Police in Freiburg said the suspect’s fingerprints were “identical” to those of the convict, who absconded from Greece while on parole.
A Greek lawyer, Maria-Eleni Nikopoulou, said she had “no doubt” she was looking at the same man she defended when presented with a photo of the man arrested in Germany.
She told the DPA news agency she represented him in 2013, when he was sentenced to 10 years in prison for robbing a young woman and pushing her off an eight-metre drop in Corfu.
He was transferred to the Greek mainland, where he served around 18 months of attempted murder before being released on parole in October 2015.
He is then thought to have journeyed onwards to Germany along the Balkans route.
The man was said to be 17 during his time in Greek detention but was described as the same age in Germany, where he was placed with a foster family as an unaccompanied minor.
He was apparently not put on Interpol or Schengen Information System watch lists, meaning he did not flag on warning systems and there was no international arrest warrant.
Investigators from the Federal Criminal Police Office found the fingerprints of the man convicted in Greece were “identical with the suspect in the murder of the 19-year-old student”, officials said.
The suspect, named as Hussein K according to German privacy laws, allegedly raped and murdered the daughter of a prominent EU legal official as she cycled home in Freiburg in October.
Maria Ladenburger’s body was found in the river Dreisam hours after she left a party at the local university.
Hussein K was identified on CCTV and his DNA was found at the scene.

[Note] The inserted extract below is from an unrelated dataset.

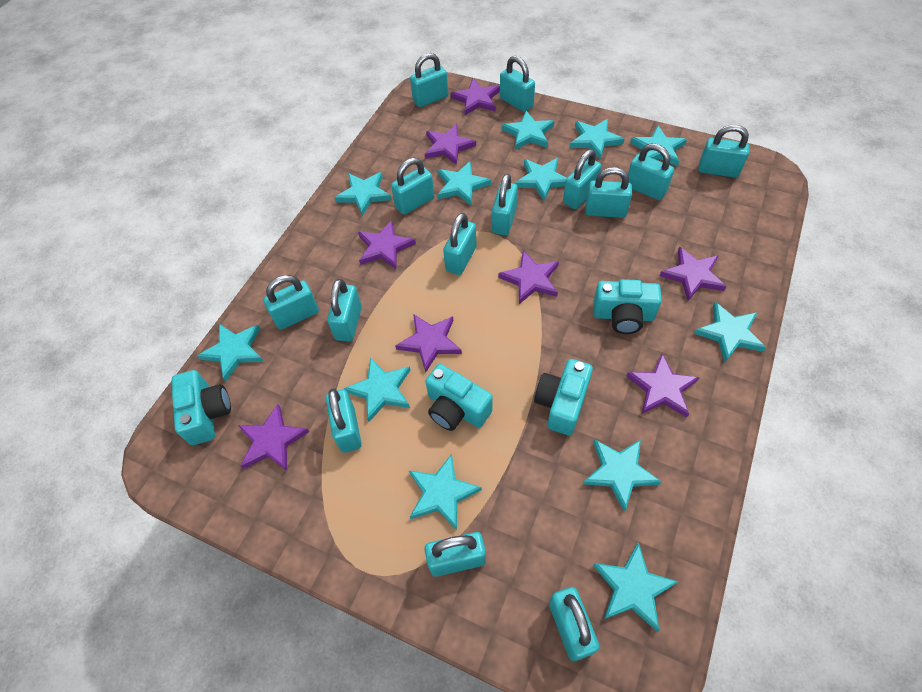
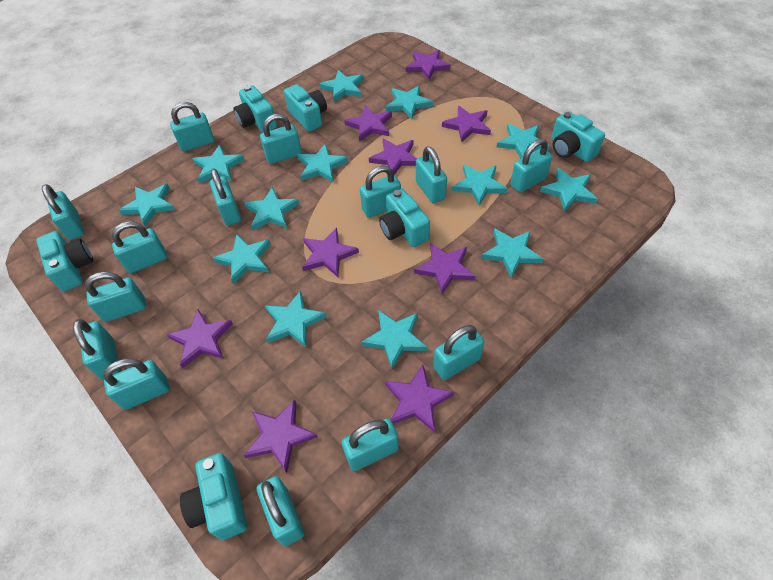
purple star: [238,404,309,471] [358,220,416,269] [395,314,462,372] [425,124,476,165] [451,78,500,115] [498,251,559,304] [626,354,700,418] [660,247,726,301] = 8 -> [167,309,233,368] [244,400,318,473] [302,228,359,277] [344,106,392,142] [369,138,417,175] [385,365,454,433] [406,50,451,80] [414,243,476,294] [442,106,491,142] = 9
turquoise camera: [172,370,231,445] [425,364,493,431] [534,359,593,436] [593,279,662,334] = 4 -> [36,231,93,292] [180,453,247,540] [233,85,277,133] [284,84,327,132] [379,189,430,247] [551,111,605,162] = 6
turquoise star: [197,324,264,382] [334,172,392,216] [344,357,411,422] [409,454,482,530] [437,161,491,205] [502,111,554,150] [515,158,567,201] [570,119,624,159] [583,439,661,512] [593,542,678,632] [630,126,687,166] [694,302,766,362] = 12 -> [119,184,175,227] [192,145,245,183] [213,234,271,284] [244,187,299,230] [265,291,327,347] [297,143,348,182] [319,70,364,102] [361,310,428,369] [386,86,433,119] [452,164,508,206] [481,228,543,278] [497,124,550,159] [540,168,598,212] = 13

He is expected to stand trial next year following the conclusion of police investigations.
German authorities are reportedly talking with their Greek counterparts to see how he was able to migrate to Germany despite his conviction.
The murder has stoked growing anti-migrant sentiment in the country, where the anti-immigration Alternative for Germany party and far-right Pegida group have been capitalising on the killing.
They have blamed Angela Merkel’s refugee policy for the crime and other attacks, alleging them to be the consequence of “uncontrolled migration”.
The German government appealed for calm as news of Hussein K’s arrest spread earlier this month, with Vice Chancellor Sigmar Gabriel warning against “incitement”.
“Such horrible murders already happened before the first Afghan or Syrian refugee arrived here,” he said.
“We will not allow incitement after such violent crimes, no matter who commits them.”